Tal era el primer hombre del mundo que veia ante sí doña Elvira de Céspedes, y decimos del mundo por que su confesor, el capellan, el sacristan y el andadero de las monjas, á quienes veia todos los dias, eran hombres del claustro, y viejos, feos, sucios, en contraposicion de don Diego de Válor, que era jóven, hermoso, de mirada audaz, gallardo y riquísimamente vestido.
Don Diego en efecto tenia, como sabemos, una hermana: doña Isabel, y ademas un hermano menor llamado don Fernando.

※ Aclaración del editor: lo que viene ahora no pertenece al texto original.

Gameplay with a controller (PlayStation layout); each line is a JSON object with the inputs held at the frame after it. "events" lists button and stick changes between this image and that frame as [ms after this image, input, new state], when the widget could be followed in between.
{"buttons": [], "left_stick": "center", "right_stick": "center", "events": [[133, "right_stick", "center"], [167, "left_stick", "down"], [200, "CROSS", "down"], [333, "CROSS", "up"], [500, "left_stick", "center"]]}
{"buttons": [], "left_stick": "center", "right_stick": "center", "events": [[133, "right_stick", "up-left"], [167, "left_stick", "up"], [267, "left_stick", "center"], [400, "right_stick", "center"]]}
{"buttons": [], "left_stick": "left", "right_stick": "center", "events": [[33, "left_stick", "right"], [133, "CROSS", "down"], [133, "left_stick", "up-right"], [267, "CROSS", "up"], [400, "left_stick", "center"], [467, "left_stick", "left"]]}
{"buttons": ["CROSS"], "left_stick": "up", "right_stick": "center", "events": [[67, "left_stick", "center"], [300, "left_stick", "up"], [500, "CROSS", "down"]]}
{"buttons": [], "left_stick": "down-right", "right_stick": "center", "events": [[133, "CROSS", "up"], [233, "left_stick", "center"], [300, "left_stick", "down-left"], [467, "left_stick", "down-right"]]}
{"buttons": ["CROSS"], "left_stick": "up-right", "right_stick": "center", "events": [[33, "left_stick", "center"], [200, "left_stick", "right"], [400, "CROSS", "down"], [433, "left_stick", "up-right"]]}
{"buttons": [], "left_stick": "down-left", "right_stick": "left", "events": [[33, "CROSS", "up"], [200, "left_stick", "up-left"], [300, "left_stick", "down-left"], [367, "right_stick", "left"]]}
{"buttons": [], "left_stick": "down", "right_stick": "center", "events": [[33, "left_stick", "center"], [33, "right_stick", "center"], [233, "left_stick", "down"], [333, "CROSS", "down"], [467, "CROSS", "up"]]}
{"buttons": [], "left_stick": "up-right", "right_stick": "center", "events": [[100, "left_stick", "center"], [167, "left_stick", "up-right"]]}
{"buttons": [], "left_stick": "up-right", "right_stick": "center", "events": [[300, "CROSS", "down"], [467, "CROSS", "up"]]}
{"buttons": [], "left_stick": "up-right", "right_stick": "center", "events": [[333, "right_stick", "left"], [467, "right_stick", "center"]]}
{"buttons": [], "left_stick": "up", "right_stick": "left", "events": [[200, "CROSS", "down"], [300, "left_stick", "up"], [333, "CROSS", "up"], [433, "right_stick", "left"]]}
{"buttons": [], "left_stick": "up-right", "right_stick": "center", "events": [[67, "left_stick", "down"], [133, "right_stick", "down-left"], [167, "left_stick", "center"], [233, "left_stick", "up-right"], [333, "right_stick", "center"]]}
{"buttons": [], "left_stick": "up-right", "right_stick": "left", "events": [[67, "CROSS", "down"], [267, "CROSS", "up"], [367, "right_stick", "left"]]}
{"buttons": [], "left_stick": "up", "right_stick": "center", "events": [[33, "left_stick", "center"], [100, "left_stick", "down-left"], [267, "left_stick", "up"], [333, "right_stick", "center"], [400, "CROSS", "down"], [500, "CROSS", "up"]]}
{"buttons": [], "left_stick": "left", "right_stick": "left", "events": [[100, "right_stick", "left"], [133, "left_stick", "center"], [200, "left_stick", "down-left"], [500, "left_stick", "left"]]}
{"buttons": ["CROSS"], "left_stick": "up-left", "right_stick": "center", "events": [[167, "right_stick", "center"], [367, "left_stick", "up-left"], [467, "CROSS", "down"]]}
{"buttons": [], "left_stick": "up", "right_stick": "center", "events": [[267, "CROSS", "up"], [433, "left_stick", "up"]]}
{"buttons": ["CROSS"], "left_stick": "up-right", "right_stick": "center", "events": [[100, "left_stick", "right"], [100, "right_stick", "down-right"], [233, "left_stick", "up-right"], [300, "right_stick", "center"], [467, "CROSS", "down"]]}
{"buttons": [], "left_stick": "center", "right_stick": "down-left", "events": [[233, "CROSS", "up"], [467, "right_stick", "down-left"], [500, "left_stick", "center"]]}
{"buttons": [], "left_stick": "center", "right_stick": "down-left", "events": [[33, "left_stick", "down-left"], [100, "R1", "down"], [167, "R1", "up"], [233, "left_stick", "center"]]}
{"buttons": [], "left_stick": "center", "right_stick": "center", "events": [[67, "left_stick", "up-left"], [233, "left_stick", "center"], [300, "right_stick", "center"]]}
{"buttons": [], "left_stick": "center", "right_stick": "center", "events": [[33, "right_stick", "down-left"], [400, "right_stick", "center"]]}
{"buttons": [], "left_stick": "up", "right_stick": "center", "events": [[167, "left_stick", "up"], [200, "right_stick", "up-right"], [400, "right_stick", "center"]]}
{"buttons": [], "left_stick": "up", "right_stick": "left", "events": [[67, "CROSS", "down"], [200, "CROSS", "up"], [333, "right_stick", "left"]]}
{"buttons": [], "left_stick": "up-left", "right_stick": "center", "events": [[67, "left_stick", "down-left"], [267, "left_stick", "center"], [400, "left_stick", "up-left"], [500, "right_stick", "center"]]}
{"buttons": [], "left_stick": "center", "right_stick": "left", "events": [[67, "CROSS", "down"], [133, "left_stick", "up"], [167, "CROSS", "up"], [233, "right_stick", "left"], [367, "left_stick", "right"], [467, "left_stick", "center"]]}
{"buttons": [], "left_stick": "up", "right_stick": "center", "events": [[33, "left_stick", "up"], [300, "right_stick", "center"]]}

Su padre, Muley Mahomad-ebn-Omeya, uno de los walies de Granada que mas se distinguieron en su juventud en la conquista, habia pasado al servicio de los Reyes Católicos, se habia convertido bajo el nombre de don Juan de Córdoba y de Válor, recibiendo en premio una carta de nobleza y el amayorazgamiento de sus bienes con el título de señor de Válor, y habia casado, por último, y siendo ya hombre de cierta edad, con una morisca parienta suya llamada Inés de Rojas.
Esta le habia dado sucesivamente dos hijos y una hija, poco despues de lo cual murió don Juan, dejando su mayorazgo y su título á Don Diego, y la curaduría de sus tres hijos á su esposa doña Inés.
Murió esta años adelante, y dejó la tutela de sus hermanos menores á don Diego.
Parecia, pues, que este iba legítimamente á tratar de la entrada de su hermana doña Isabel en el convento.
Pero no pensaba ciertamente en ello; era un pretexto: don Diego habia sabido por el marqués de la Guardia, hombre ya machucho, el mismo de la burla que mató al padre de doña Elvira, su grande amigo, tan disipado como él y tan tremendo calavera, aquella historia de desdichas, la existencia de doña Elvira en el convento de santa Isabel y la fama de su hermosura.